Saturday, June 29, 2013

The Egg Drop: Part 1

Introduction

This post is about a famous algorithmic optimization problem. My goal with this post is to try to apply calculus to discrete mathematics in a useful way. For some calculus is almost totally ignored in algorithmic analysis, even though (I think) it can be quite useful! This problem will show how.

Assume you are given n eggs to experiment with, and a building with h floors. You're in a magical world without terminal velocity, so when you drop an egg from a window on a given floor, the higher the floor that you drop the egg from, the harder it will hit the ground. You are tasked with figuring out which floor of the building is the highest floor that an egg can be dropped from without breaking upon impact.
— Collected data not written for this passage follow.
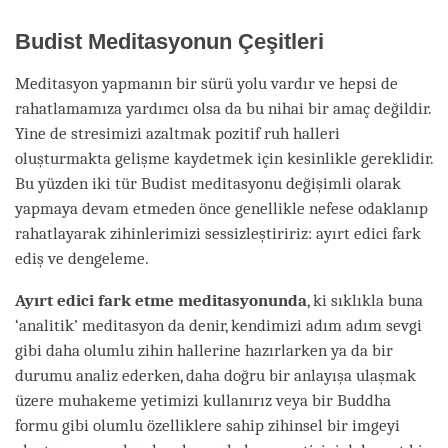
Budist Meditasyonun Çeşitleri
Meditasyon yapmanın bir sürü yolu vardır ve hepsi de
rahatlamamıza yardımcı olsa da bu nihai bir amaç değildir.
Yine de stresimizi azaltmak pozitif ruh halleri
oluşturmakta gelişme kaydetmek için kesinlikle gereklidir.
Bu yüzden iki tür Budist meditasyonu değişimli olarak
yapmaya devam etmeden önce genellikle nefese odaklanıp
rahatlayarak zihinlerimizi sessizleştiririz: ayırt edici fark
ediş ve dengeleme.
Ayırt edici fark etme meditasyonunda
, ki sıklıkla buna
‘analitik’ meditasyon da denir, kendimizi adım adım sevgi
gibi daha olumlu zihin hallerine hazırlarken ya da bir
durumu analiz ederken, daha doğru bir anlayışa ulaşmak
üzere muhakeme yetimizi kullanırız veya bir Buddha
formu gibi olumlu özelliklere sahip zihinsel bir imgeyi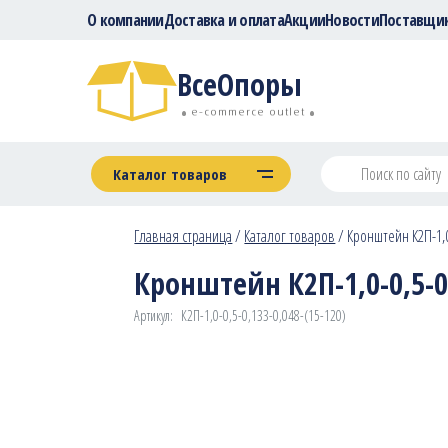
О компании
Доставка и оплата
Акции
Новости
Поставщи
ВсеОпоры
e-commerce outlet
Каталог товаров
Главная страница
/
Каталог товаров
/
Кронштейн К2П-1,0-
Кронштейн К2П-1,0-0,5-0,
Артикул:
К2П-1,0-0,5-0,133-0,048-(15-120)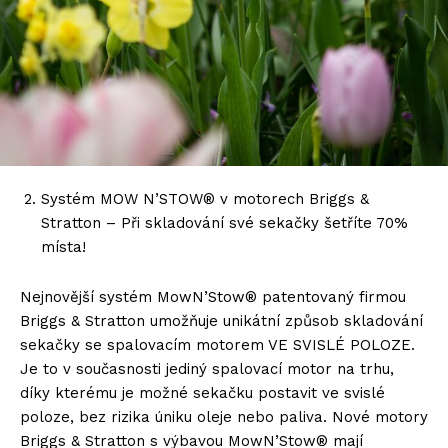
Systém MOW N’STOW® v motorech Briggs &
Stratton – Při skladování své sekačky šetříte 70%
místa!
Nejnovější systém MowN’Stow® patentovaný firmou
Briggs & Stratton umožňuje unikátní způsob skladování
sekačky se spalovacím motorem VE SVISLÉ POLOZE.
Je to v současnosti jediný spalovací motor na trhu,
díky kterému je možné sekačku postavit ve svislé
poloze, bez rizika úniku oleje nebo paliva. Nové motory
Briggs & Stratton s výbavou MowN’Stow® mají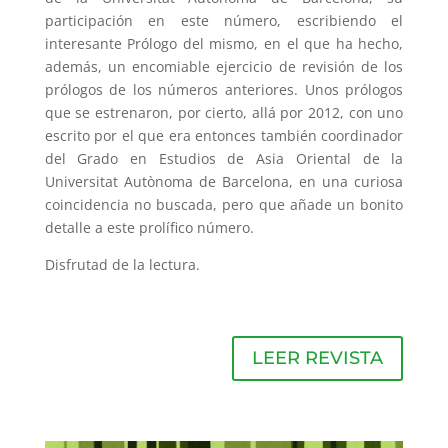
participación en este número, escribiendo el
interesante Prólogo del mismo, en el que ha hecho,
además, un encomiable ejercicio de revisión de los
prólogos de los números anteriores. Unos prólogos
que se estrenaron, por cierto, allá por 2012, con uno
escrito por el que era entonces también coordinador
del Grado en Estudios de Asia Oriental de la
Universitat Autònoma de Barcelona, en una curiosa
coincidencia no buscada, pero que añade un bonito
detalle a este prolífico número.
Disfrutad de la lectura.
LEER REVISTA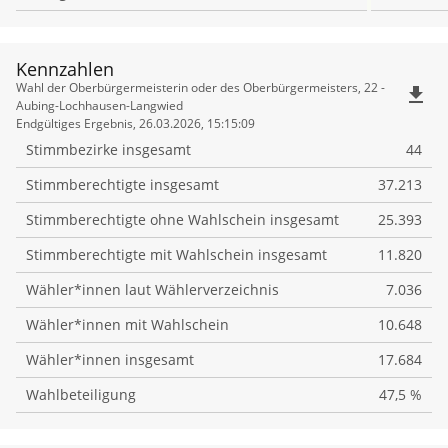
Kennzahlen
Kennzahlen
Wahl der Oberbürgermeisterin oder des Oberbürgermeisters, 22 -
file_download
Aubing-Lochhausen-Langwied
Endgültiges Ergebnis, 26.03.2026, 15:15:09
Stimmbezirke insgesamt
44
Stimmberechtigte insgesamt
37.213
Stimmberechtigte ohne Wahlschein insgesamt
25.393
Stimmberechtigte mit Wahlschein insgesamt
11.820
Wähler*innen laut Wählerverzeichnis
7.036
Wähler*innen mit Wahlschein
10.648
Wähler*innen insgesamt
17.684
Wahlbeteiligung
47,5 %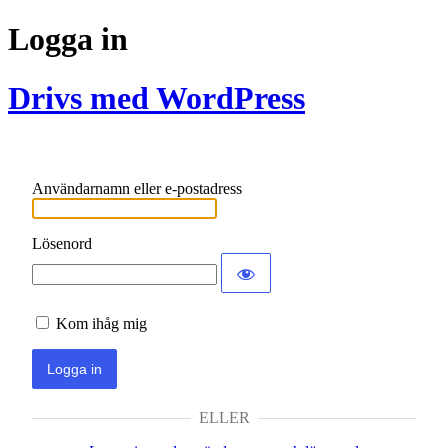
Logga in
Drivs med WordPress
Användarnamn eller e-postadress
Lösenord
Kom ihåg mig
ELLER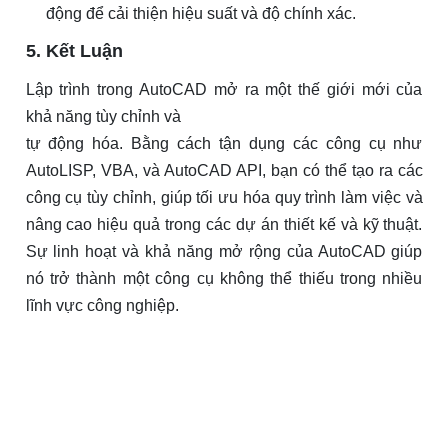
động để cải thiện hiệu suất và độ chính xác.
5. Kết Luận
Lập trình trong AutoCAD mở ra một thế giới mới của
khả năng tùy chỉnh và
tự động hóa. Bằng cách tận dụng các công cụ như
AutoLISP, VBA, và AutoCAD API, bạn có thể tạo ra các
công cụ tùy chỉnh, giúp tối ưu hóa quy trình làm việc và
nâng cao hiệu quả trong các dự án thiết kế và kỹ thuật.
Sự linh hoạt và khả năng mở rộng của AutoCAD giúp
nó trở thành một công cụ không thể thiếu trong nhiều
lĩnh vực công nghiệp.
You need to come up with a strategy that will provide the answer to this question by the time you have used up all n eggs. An egg is used up once it is broken by dropping it from a floor that is too high. The challenge is to describe an algorithm that will produce the answer as quickly as possible. That is, in the worst case scenario, you should have to conduct as few trials as possible, where a single trial consists of dropping an egg out of a certain window and observing whether or not it breaks. We will approach this problem by beginning with 1 egg, and then gradually increasing the number of eggs provided and noticing what pattern develops.
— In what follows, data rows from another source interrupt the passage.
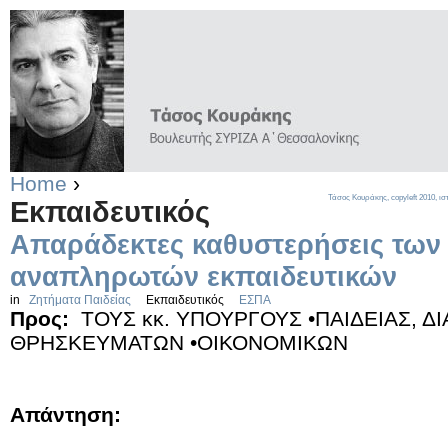
Home
›
Τάσος Κουράκης,
copyleft
2010, ισ
Εκπαιδευτικός
Απαράδεκτες καθυστερήσεις των
αναπληρωτών εκπαιδευτικών
in
Ζητήματα Παιδείας
Εκπαιδευτικός
ΕΣΠΑ
Προς:
ΤΟΥΣ κκ. ΥΠΟΥΡΓΟΥΣ •ΠΑΙΔΕΙΑΣ, Δ
ΘΡΗΣΚΕΥΜΑΤΩΝ •ΟΙΚΟΝΟΜΙΚΩΝ
Απάντηση: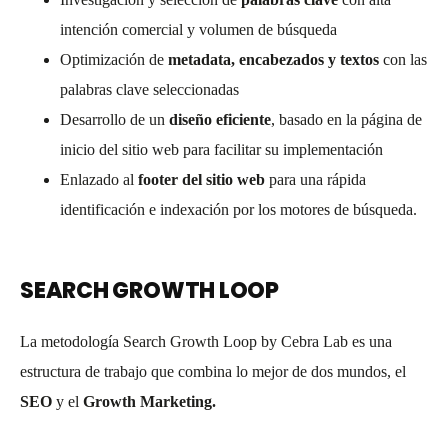
intención comercial y volumen de búsqueda
Optimización de
metadata, encabezados y textos
con las
palabras clave seleccionadas
Desarrollo de un
diseño eficiente
, basado en la página de
inicio del sitio web para facilitar su implementación
Enlazado al
footer del sitio web
para una rápida
identificación e indexación por los motores de búsqueda.
SEARCH GROWTH LOOP
La metodología Search Growth Loop by Cebra Lab es una
estructura de trabajo que combina lo mejor de dos mundos, el
SEO
y el
Growth Marketing.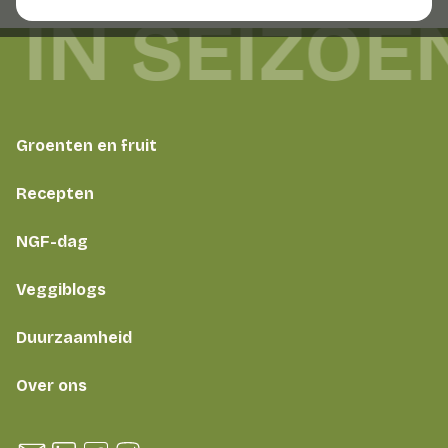
 IN SEIZOE
Groenten en fruit
Recepten
NGF-dag
Veggiblogs
Duurzaamheid
Over ons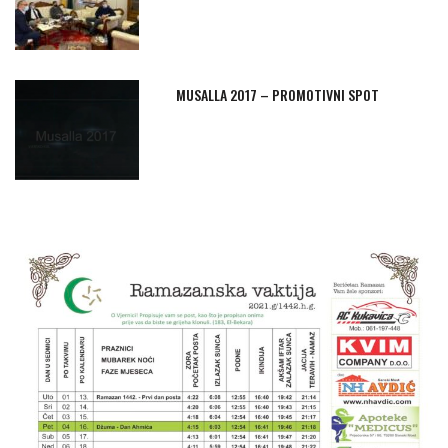
MUSALLA 2017 – PROMOTIVNI SPOT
When n = 1, the problem is trivial. Since you only have one egg and you can't risk breaking the egg without figuring out the exact floor, you need to start at the bottom of the building and work your way up, dropping the egg from every floor until it breaks. Once the egg breaks, you know that the floor below that is the highest safe floor. In the worst case, this will take h drops.

With n = 2, the problem is significantly more challenging. You could take the same approach as in the n = 1 case, but then you would have wasted the advantage of having 2 eggs. How can we be as efficiently as possible?
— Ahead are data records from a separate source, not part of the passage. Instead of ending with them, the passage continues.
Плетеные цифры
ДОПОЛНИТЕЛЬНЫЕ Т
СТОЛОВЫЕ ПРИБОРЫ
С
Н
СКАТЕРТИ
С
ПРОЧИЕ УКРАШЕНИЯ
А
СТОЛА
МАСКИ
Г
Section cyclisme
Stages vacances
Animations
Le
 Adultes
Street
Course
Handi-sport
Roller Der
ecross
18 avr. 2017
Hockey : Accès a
Suppose you start by dropping from halfway up the building. For example, if h = 100 (the building has 100 floors), then you would start by dropping an egg from the 50th floor. If this egg doesn't break, then you've saved yourself the trouble of even testing the bottom half of the building, because if the egg doesn't break from the 50th floor, it won't break from any of the lower floors! If the egg does break, you have 1 egg left and 50 floors, so you work your way up from the bottom. The farthest you could possibly have to go is floor 49, so the worst case scenario is 50 drops, or h/2. This is much better than the worst case of h drops with n = 1. Note that we can only take this shortcut because we have 2 eggs. If we only had 1 egg, and we dropped it from floor 50 and it broke, then we would have used up our eggs without solving the problem. That would be unacceptable.

So, we can do slightly better with 2 eggs, but is dropping from halfway up the building the best we can do? What if we drop the first egg from 1/3 of the way up? In a 100 story building, this would be about floor 33. If the egg breaks, the worst case is 33 drops, since we have 1 egg remaining to test the bottom 32 floors. If the egg doesn't break, we can drop from floor 66, and then floor 100. If the first egg breaks at floor 100, then we only have to test floors 67-99 with the second egg. The total number of drops in the worst case here is the 3 drops with the first egg plus 32 drops with the second egg, which is 35, even less than the 51 drops with the halfway strategy!

It seems from these examples like the smaller the interval at which we drop our first egg, the more efficient we are. But that can't be true in general, because if we just drop the first egg at every floor, we're back to 100 drops total, which is really bad! How can we figure out the optimal division of labor between the two eggs?